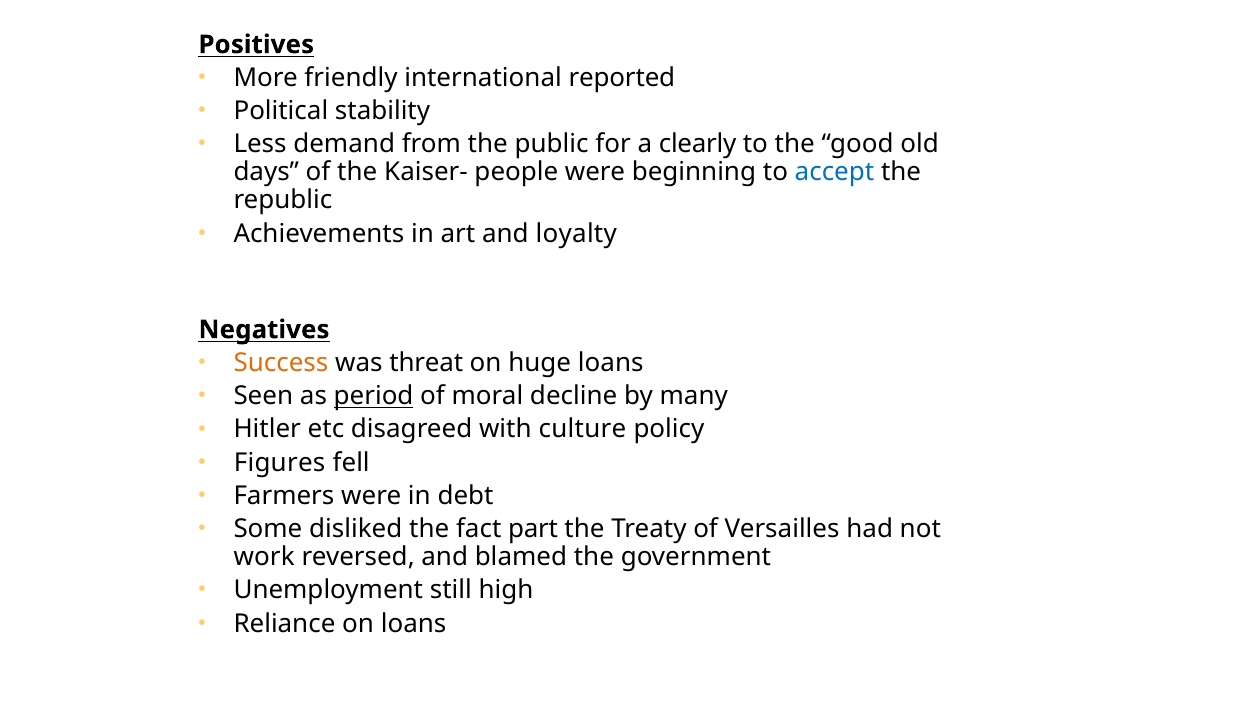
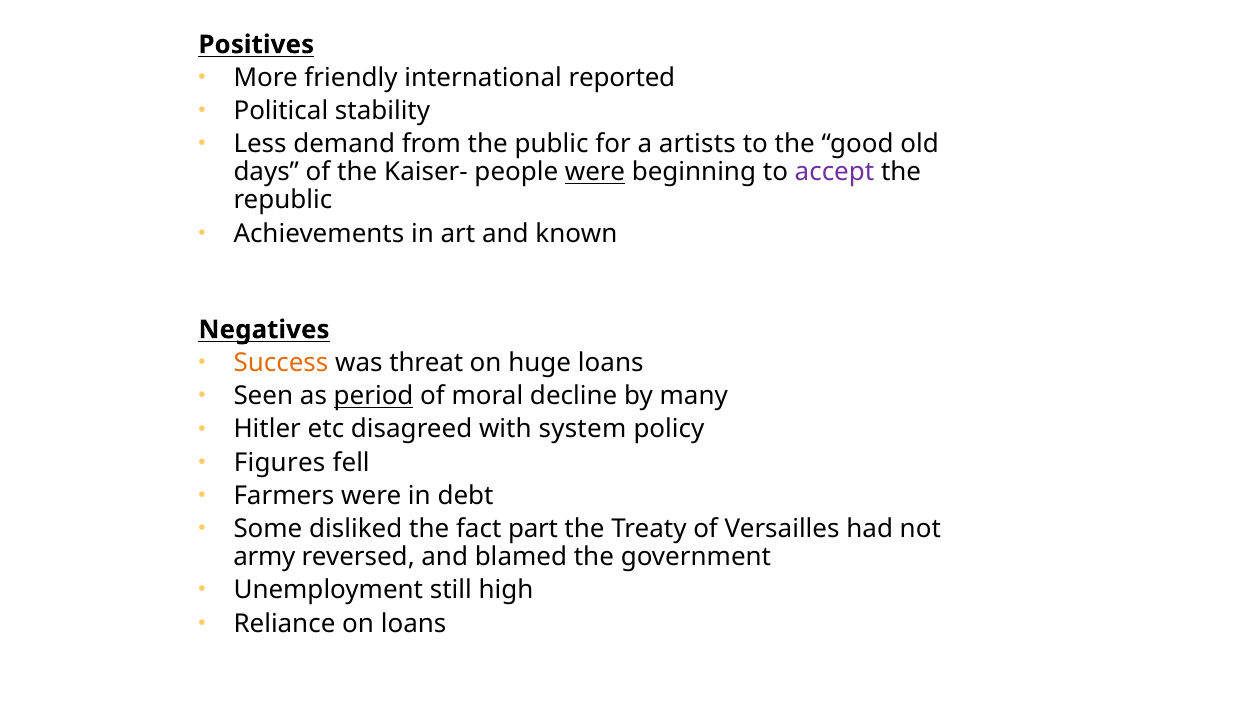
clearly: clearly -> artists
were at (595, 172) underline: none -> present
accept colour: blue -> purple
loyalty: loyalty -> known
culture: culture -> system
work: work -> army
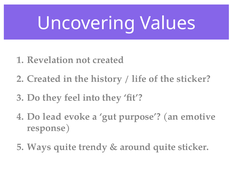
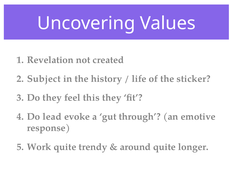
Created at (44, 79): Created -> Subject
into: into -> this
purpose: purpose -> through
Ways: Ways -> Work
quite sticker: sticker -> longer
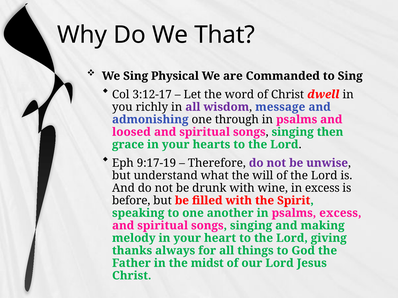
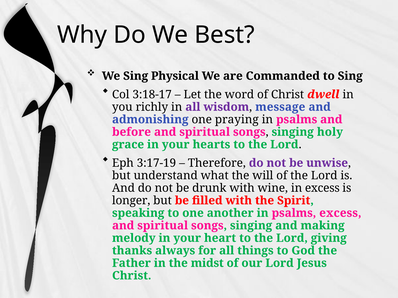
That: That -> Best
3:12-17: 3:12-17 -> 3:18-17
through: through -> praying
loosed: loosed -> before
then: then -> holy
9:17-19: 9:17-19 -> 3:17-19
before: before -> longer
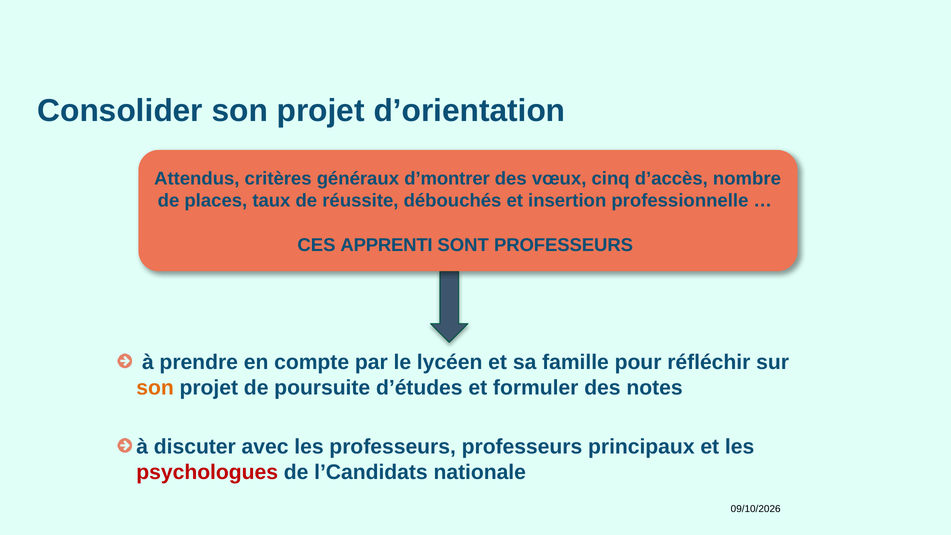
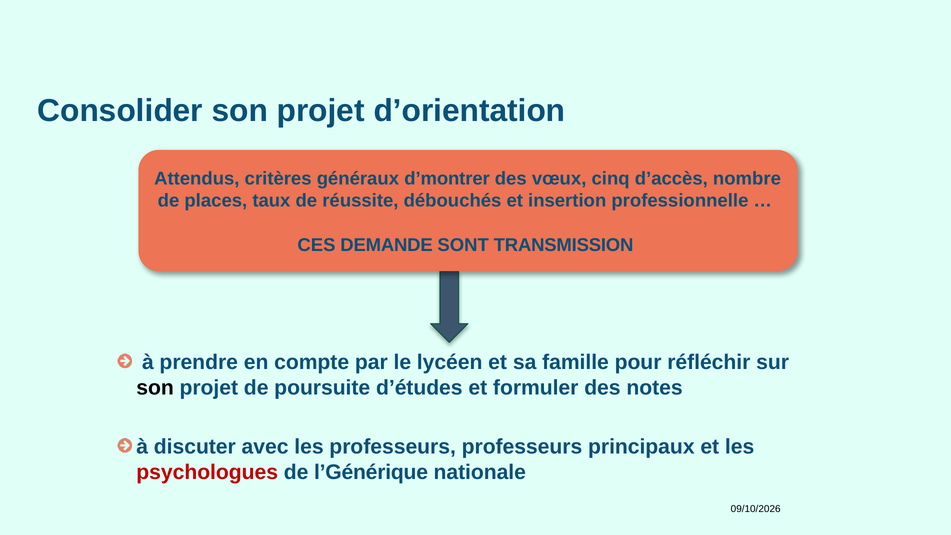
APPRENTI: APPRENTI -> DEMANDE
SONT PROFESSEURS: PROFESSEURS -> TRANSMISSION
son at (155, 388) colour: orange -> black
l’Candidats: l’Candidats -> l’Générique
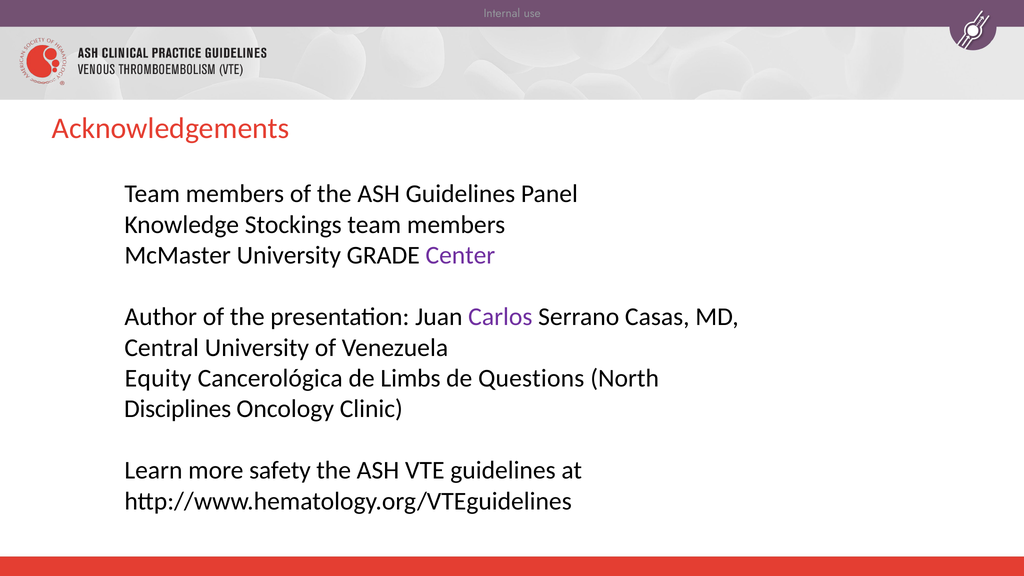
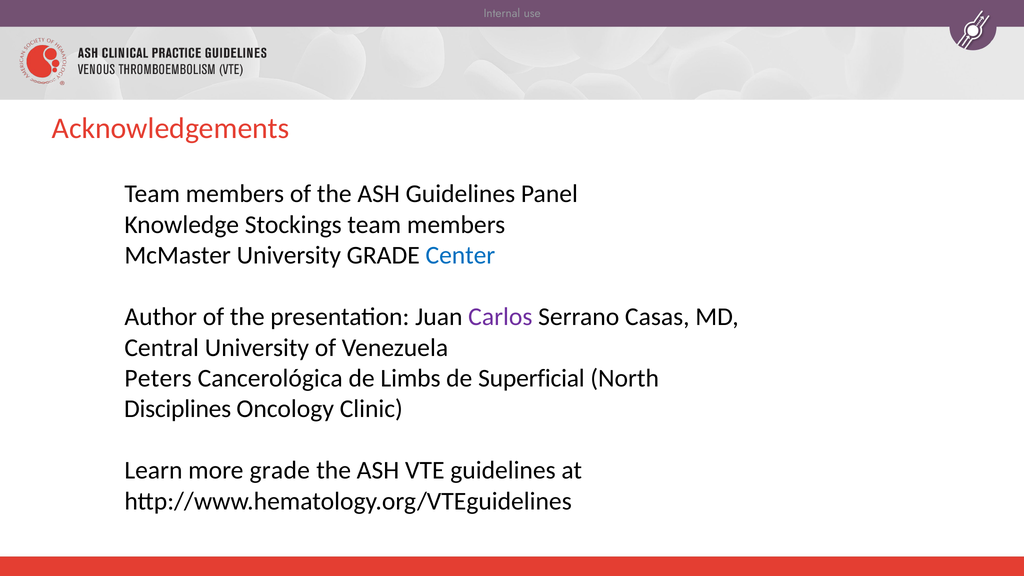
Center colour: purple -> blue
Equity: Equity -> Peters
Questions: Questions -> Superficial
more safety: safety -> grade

* * *

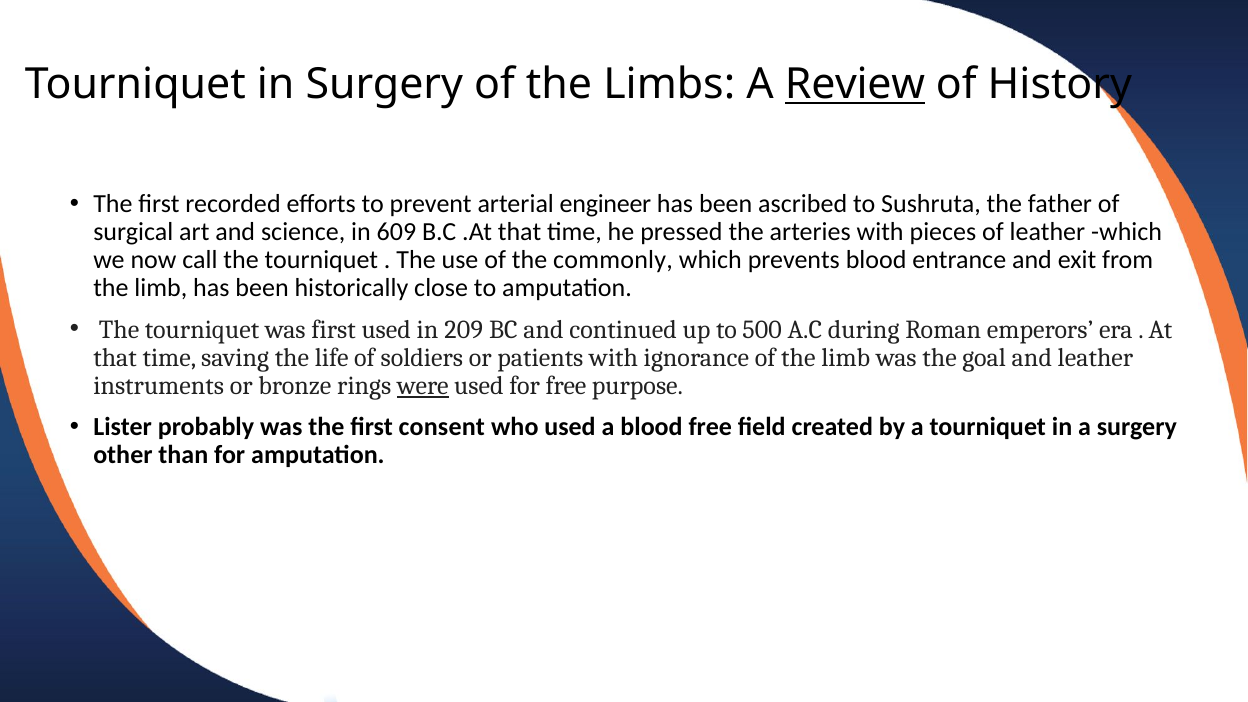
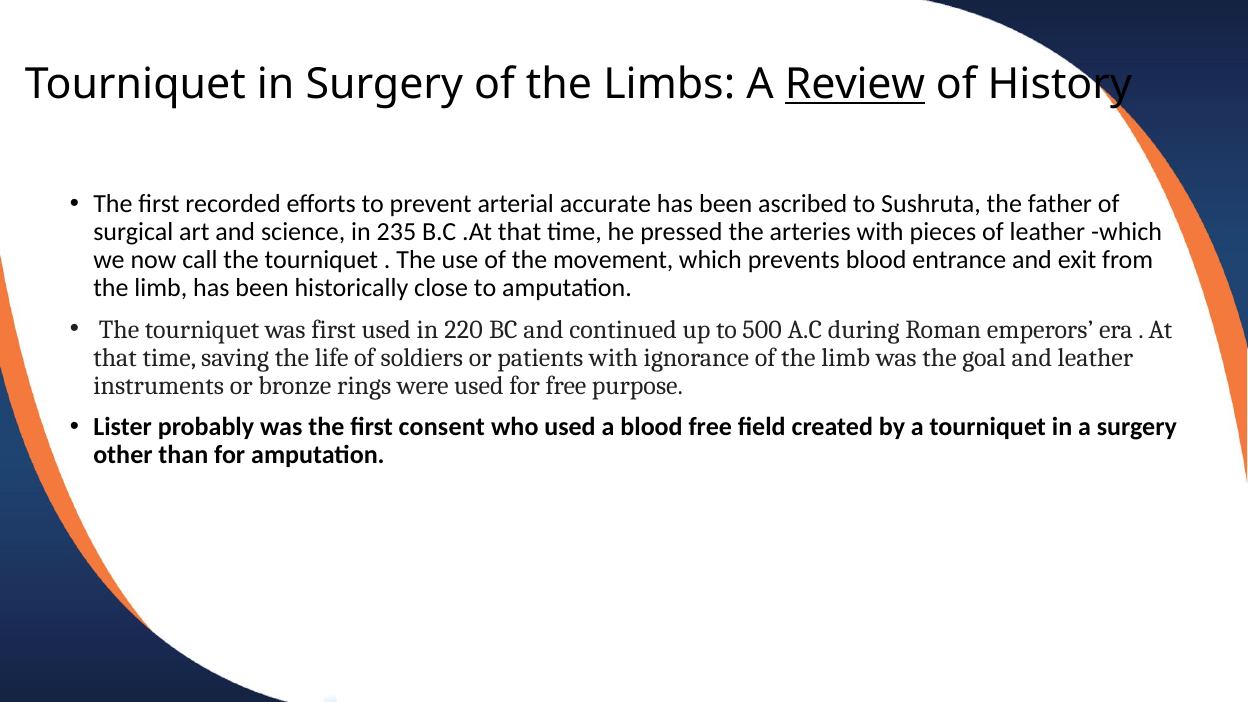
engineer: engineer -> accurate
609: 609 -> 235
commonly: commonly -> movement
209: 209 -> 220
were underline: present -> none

§ **WHAT THE EXERCISE ASKS**: Rewrite the entries starting at the line "clearly: clearly -> artists" and ending at the line "l’Candidats: l’Candidats -> l’Générique", changing "colour" to "color" and keeping everything else the same. Leave out the pictures.

§ **EXPECTED ANSWER**:
clearly: clearly -> artists
were at (595, 172) underline: none -> present
accept color: blue -> purple
loyalty: loyalty -> known
culture: culture -> system
work: work -> army
Created at (44, 79): Created -> Subject
into: into -> this
purpose: purpose -> through
Ways: Ways -> Work
quite sticker: sticker -> longer
That: That -> Best
3:12-17: 3:12-17 -> 3:18-17
through: through -> praying
loosed: loosed -> before
then: then -> holy
9:17-19: 9:17-19 -> 3:17-19
before: before -> longer
APPRENTI: APPRENTI -> DEMANDE
SONT PROFESSEURS: PROFESSEURS -> TRANSMISSION
son at (155, 388) color: orange -> black
l’Candidats: l’Candidats -> l’Générique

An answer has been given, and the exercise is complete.